You can also submit errors by going to the Amazon detail page for that Kindle eBook. Scroll down to the bottom of the page and click on the link next to "Would you like to report poor quality or formatting in this book?"[/quote]


----------



## Brad Murgen (Oct 17, 2011)

I have noticed this in a few recent Kindle books, particularly old books that are out of print and have to be scanned from hardback or something.  Many publishers seem to outsource the conversion and don't do enough copyediting afterwards.


----------



## Ann in Arlington (Oct 27, 2008)

eamc said:


> Yes, Amazon says you highlight the error, and then go to MORE on MENU and report the error, but no MORE appears for me. I have asked them and they will answer. How do you suggest reporting on the bottom of each page?
> 
> They also say you can go to the DETAIL PAGE for a book and report. How do I get to the DETAIL PAGE?


They're talking about the product page for the book on Amazon. Scroll nearly all the way to the bottom and you'll see a section for feedback.

I didn't know about reporting directly via Kindle for PC and Mac, though. . . .that might be new.


----------



## Steverino (Jan 5, 2011)

DawnB said:


> I emailed the author to let him know of the errors (he was very grateful). Hopefully the book will get fixed soon.


Any indie author would be grateful for such an email. The problem for authors is finding the darn invisible typos -- if you email the author, he or she can fix it, upload a new version in a few hours, and be your friend for life.


----------



## Tony Richards (Jul 6, 2011)

There's been a lot of this, and the real problem is publishers rushing to take advantage of the ebook boom and not being careful enough with their product. It really is shoddy of them, and even if you can get a refund from Amazon, you ought to complain to the publishers as well, since that's the only way to change this situation. They're making enough income from their ebook sales that it won't hurt them to hire an at-home copy-editor or two.


----------



## Darlene Jones (Nov 1, 2011)

ebooks aren't the only ones with mistakes. I find it even more disturbing when a print book from a major publishing company has errors. For example "even" instead of "ever." Or a major character sick in his hotel room and not going on the tour and then on the next page he's on the bus with the rest of the group. Where are the editors?


----------



## Carol (was Dara) (Feb 19, 2011)

Most of the cases I'm seeing aren't author errors. They're obviously problems at the publisher's end that occurred during ebook formatting, making it clear the ebook files aren't being checked before uploading.


----------



## LilianaHart (Jun 20, 2011)

Okay, I've got to say something here, even though I'll probably get tomatoes thrown at me. There are going to be typos in every book you buy. Every. One. It doesn't matter if they're trad or indie. I can't tell you how many sets of eyes look at the books that go out to readers, and still there are going to be typos. They go through beta reads, initial edits, line edits (sometimes two or three times) and copy edits. When your average book is 100,000 words, there is bound to be one or two of them that are wrong. It's not that publishers are taking short cuts or that indies (at least the professional ones) are cutting corners.
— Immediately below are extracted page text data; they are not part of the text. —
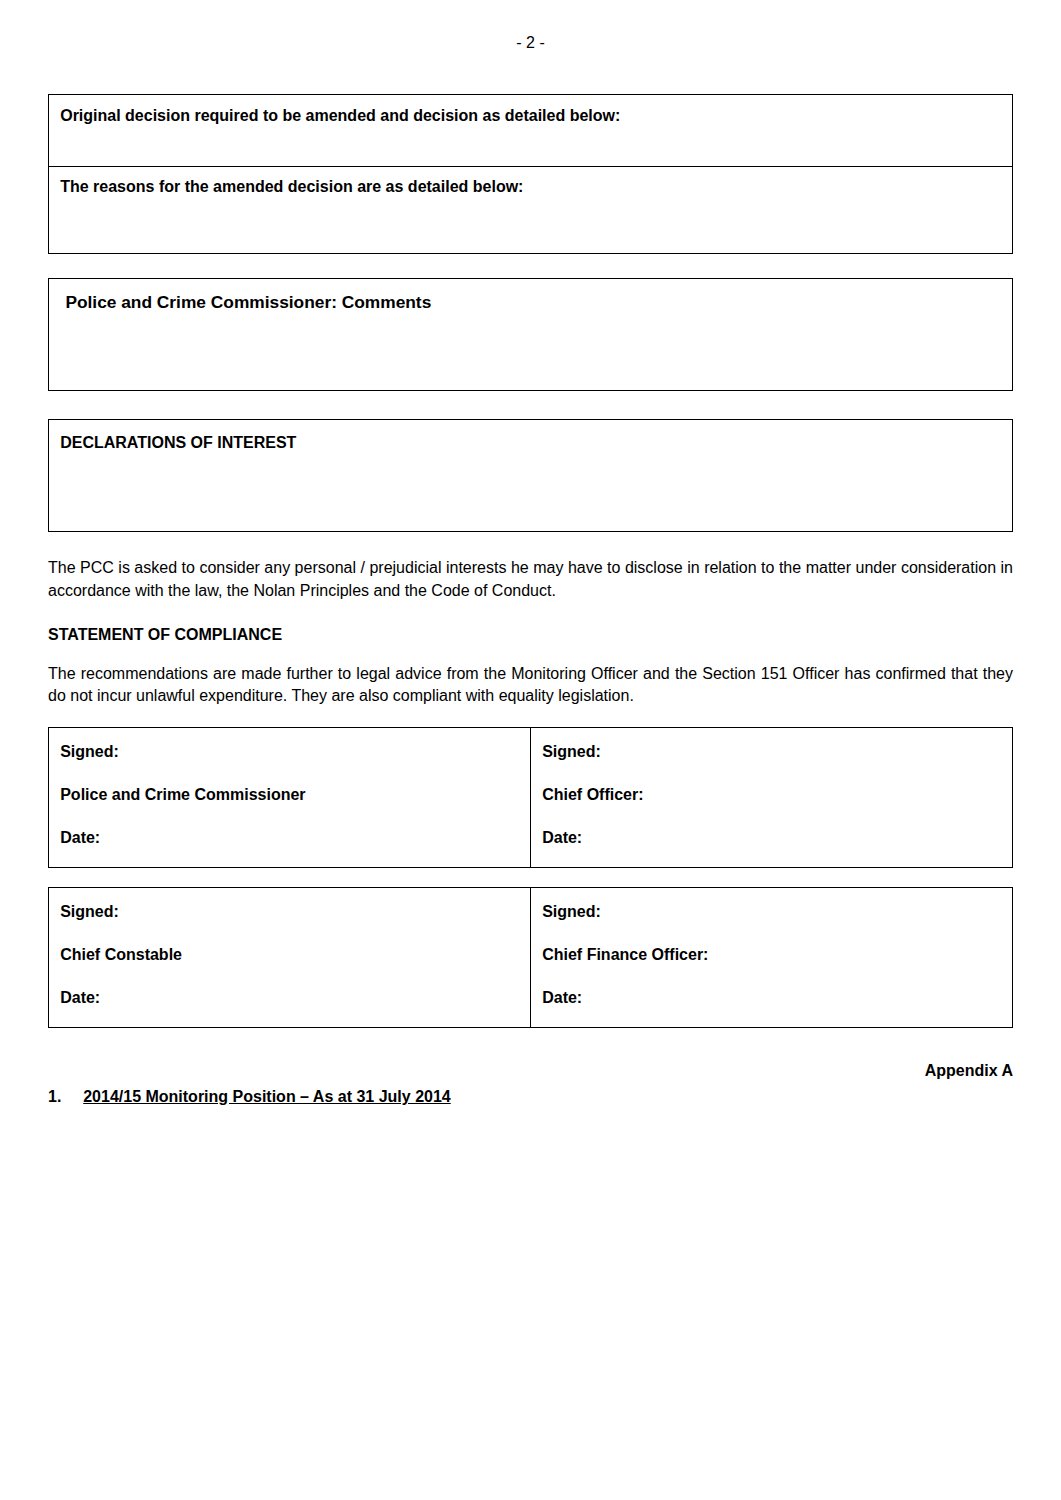- 2 -
| Original decision required to be amended and decision as detailed below: |
| The reasons for the amended decision are as detailed below: |
Police and Crime Commissioner: Comments
DECLARATIONS OF INTEREST
The PCC is asked to consider any personal / prejudicial interests he may have to disclose in relation to the matter under consideration in accordance with the law, the Nolan Principles and the Code of Conduct.
STATEMENT OF COMPLIANCE
The recommendations are made further to legal advice from the Monitoring Officer and the Section 151 Officer has confirmed that they do not incur unlawful expenditure. They are also compliant with equality legislation.
| Signed: Police and Crime Commissioner Date: | Signed: Chief Officer: Date: |
| Signed: Chief Constable Date: | Signed: Chief Finance Officer: Date: |
Appendix A
1. 2014/15 Monitoring Position – As at 31 July 2014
It's just that the whole process is run by humans. Who are not perfect. Instead of demanding money back or being dissatisfied, just send a nice email to the publisher and let them know. They don't want to have errors in their books any more than you want them to be there. And if it happens to be an ebook formatting error, please don't skewer the author in a review. It's not their fault. It's the publisher's fault. Just let the publisher know and let Amazon know. It'll get taken care of. Authors are people too, and we have feelings (just sayin').

Okay...that is all. Please make sure your tomatoes are soft and squishy so they don't hurt.


----------



## normcowie (Jun 21, 2011)

A lot of good points here. You can always express your displeasure by giving the book a stinging rating. Everyone pays attention to ratings.


----------



## Ann in Arlington (Oct 27, 2008)

Liliana, your point is well made. . .but I don't think people here are too worried about the 'one-off' typo. As you say, they've been around for years.

What is concerning to many, however, is that they seem to be getting more frequent -- indicating somewhat less care taken -- and/or they're not just one-off's any more. That, of course, could just be perception -- I'm probably more aware now where as, previously, I'd probably have not really taken great notice unless the error is particularly egregious. I don't go _looking_ for errors, but if I keep finding similar ones in the same book it kind of raises a flag.

I would also observe that, for periodicals, anyway, editorial staffs have been shrinking and there's more reliance on 'spell check' and 'grammar check' software. It wouldn't surprise me if book publishing houses are doing the same.  Heck, in a few years, it might be that "independently published" books are the only ones edited and proofed by actual humans! 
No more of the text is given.